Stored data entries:
=== Section Start ===

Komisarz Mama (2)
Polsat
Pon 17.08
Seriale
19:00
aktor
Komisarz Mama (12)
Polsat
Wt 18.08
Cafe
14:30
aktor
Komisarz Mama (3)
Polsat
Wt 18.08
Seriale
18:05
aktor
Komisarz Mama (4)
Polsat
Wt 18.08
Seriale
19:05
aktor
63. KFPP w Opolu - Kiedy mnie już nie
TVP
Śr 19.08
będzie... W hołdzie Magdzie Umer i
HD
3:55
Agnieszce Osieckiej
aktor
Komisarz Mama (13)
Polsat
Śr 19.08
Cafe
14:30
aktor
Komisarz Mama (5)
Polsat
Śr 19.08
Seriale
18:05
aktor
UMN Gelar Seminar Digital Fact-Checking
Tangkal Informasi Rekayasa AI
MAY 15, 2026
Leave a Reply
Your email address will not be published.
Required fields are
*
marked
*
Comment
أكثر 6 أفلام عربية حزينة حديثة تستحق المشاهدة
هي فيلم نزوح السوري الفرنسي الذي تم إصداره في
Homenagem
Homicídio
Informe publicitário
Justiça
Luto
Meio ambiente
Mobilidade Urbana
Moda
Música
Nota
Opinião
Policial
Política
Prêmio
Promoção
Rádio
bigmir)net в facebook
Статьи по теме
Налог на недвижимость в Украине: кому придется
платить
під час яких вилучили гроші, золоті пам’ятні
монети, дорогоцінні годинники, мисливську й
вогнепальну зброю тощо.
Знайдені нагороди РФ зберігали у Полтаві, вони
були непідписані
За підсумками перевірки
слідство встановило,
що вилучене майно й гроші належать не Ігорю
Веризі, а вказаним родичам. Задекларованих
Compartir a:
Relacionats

=== Section End ===

» WHAT YOU ARE ASKED TO DO
Rewrite all of the entries above, substituting "TVN" for "Polsat" everywhere it occurs and leaving every other line unchanged.

» ANSWER TO THIS EXERCISE
Komisarz Mama (2)
TVN
Pon 17.08
Seriale
19:00
aktor
Komisarz Mama (12)
TVN
Wt 18.08
Cafe
14:30
aktor
Komisarz Mama (3)
TVN
Wt 18.08
Seriale
18:05
aktor
Komisarz Mama (4)
TVN
Wt 18.08
Seriale
19:05
aktor
63. KFPP w Opolu - Kiedy mnie już nie
TVP
Śr 19.08
będzie... W hołdzie Magdzie Umer i
HD
3:55
Agnieszce Osieckiej
aktor
Komisarz Mama (13)
TVN
Śr 19.08
Cafe
14:30
aktor
Komisarz Mama (5)
TVN
Śr 19.08
Seriale
18:05
aktor
UMN Gelar Seminar Digital Fact-Checking
Tangkal Informasi Rekayasa AI
MAY 15, 2026
Leave a Reply
Your email address will not be published.
Required fields are
*
marked
*
Comment
أكثر 6 أفلام عربية حزينة حديثة تستحق المشاهدة
هي فيلم نزوح السوري الفرنسي الذي تم إصداره في
Homenagem
Homicídio
Informe publicitário
Justiça
Luto
Meio ambiente
Mobilidade Urbana
Moda
Música
Nota
Opinião
Policial
Política
Prêmio
Promoção
Rádio
bigmir)net в facebook
Статьи по теме
Налог на недвижимость в Украине: кому придется
платить
під час яких вилучили гроші, золоті пам’ятні
монети, дорогоцінні годинники, мисливську й
вогнепальну зброю тощо.
Знайдені нагороди РФ зберігали у Полтаві, вони
були непідписані
За підсумками перевірки
слідство встановило,
що вилучене майно й гроші належать не Ігорю
Веризі, а вказаним родичам. Задекларованих
Compartir a:
Relacionats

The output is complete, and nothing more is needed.